TASK BRIEF »
Output exactly, with nothing added, the entries from the first line through the line with "right shoulder: (141, 191)".

INFORMATION »

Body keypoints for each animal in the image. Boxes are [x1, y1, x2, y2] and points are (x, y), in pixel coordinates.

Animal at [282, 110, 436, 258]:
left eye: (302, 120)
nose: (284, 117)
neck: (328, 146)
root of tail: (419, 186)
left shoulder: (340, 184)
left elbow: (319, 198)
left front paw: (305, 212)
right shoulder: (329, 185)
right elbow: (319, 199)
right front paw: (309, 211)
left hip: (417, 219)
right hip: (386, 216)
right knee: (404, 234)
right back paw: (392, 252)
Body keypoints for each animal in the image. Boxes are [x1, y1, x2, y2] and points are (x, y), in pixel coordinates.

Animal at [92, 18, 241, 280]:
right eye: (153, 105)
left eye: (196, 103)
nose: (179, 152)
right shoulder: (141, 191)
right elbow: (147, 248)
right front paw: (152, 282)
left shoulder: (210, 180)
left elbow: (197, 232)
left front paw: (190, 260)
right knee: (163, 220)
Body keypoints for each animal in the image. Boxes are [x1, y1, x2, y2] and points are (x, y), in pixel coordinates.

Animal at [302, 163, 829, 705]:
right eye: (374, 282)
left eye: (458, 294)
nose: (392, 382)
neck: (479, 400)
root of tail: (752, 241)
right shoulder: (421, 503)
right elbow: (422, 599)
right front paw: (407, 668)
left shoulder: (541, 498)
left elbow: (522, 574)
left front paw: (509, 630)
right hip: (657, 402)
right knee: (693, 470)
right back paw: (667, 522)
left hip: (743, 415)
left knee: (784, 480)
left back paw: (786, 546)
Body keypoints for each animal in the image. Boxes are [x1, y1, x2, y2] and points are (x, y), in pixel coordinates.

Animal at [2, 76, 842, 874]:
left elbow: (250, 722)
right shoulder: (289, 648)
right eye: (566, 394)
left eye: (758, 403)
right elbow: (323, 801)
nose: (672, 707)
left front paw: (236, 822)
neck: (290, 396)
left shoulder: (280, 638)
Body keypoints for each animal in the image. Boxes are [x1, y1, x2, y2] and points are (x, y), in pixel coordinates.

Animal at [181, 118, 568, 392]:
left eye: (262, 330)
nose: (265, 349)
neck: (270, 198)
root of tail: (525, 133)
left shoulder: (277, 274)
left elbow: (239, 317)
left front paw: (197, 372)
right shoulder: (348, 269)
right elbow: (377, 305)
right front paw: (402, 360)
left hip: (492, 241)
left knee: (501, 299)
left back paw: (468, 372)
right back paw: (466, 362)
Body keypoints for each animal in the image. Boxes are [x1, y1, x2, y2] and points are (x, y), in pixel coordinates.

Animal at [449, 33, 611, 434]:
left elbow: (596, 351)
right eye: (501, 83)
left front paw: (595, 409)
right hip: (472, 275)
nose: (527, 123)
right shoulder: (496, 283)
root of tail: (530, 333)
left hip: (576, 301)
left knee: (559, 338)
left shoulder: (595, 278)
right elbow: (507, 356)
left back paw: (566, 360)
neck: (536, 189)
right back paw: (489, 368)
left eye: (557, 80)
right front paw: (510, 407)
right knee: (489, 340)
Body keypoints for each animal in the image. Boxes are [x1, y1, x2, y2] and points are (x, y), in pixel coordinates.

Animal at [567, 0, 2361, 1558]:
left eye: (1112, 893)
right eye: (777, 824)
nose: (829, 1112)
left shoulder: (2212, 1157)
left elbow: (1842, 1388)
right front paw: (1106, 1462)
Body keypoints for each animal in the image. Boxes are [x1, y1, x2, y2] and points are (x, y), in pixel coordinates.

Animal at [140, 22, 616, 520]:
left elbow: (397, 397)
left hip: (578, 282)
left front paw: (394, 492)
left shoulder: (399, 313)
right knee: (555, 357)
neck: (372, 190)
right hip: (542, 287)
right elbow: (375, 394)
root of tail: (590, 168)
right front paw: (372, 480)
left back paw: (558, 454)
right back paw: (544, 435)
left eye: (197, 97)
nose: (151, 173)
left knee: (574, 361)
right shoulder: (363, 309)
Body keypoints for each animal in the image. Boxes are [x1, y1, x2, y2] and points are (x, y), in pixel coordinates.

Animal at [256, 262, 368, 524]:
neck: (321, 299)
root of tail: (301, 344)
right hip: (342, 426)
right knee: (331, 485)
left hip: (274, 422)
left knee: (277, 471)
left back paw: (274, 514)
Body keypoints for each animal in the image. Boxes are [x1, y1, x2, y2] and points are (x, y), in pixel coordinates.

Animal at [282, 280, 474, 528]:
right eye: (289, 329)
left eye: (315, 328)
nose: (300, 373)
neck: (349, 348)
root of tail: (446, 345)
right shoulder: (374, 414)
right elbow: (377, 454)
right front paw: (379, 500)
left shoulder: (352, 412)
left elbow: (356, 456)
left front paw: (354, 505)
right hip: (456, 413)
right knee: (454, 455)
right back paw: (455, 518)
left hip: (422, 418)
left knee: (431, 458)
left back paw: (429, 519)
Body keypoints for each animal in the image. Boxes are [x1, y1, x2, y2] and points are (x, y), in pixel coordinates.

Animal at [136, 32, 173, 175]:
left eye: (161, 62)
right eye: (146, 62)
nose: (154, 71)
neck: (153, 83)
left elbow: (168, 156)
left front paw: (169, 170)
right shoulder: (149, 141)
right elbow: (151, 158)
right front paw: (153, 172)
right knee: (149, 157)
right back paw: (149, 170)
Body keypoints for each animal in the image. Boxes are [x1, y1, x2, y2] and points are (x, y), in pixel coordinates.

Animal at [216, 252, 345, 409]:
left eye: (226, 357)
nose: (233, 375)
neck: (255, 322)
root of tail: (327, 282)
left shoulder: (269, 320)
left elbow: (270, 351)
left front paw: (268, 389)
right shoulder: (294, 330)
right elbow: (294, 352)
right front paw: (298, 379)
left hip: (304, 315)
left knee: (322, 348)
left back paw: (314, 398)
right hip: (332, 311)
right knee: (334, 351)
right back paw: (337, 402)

OUTPUT FOR THIS TASK »
Body keypoints for each animal in the image. Boxes are [x1, y1, x2, y2] and points are (x, y), in pixel coordinates.

Animal at [282, 110, 436, 258]:
left eye: (302, 120)
nose: (284, 117)
neck: (328, 146)
root of tail: (419, 186)
left shoulder: (340, 184)
left elbow: (319, 198)
left front paw: (305, 212)
right shoulder: (329, 185)
right elbow: (319, 199)
right front paw: (309, 211)
left hip: (417, 219)
right hip: (386, 216)
right knee: (404, 234)
right back paw: (392, 252)
Body keypoints for each animal in the image. Boxes are [x1, y1, x2, y2] and points are (x, y), in pixel coordinates.

Animal at [92, 18, 241, 280]:
right eye: (153, 105)
left eye: (196, 103)
nose: (179, 152)
right shoulder: (141, 191)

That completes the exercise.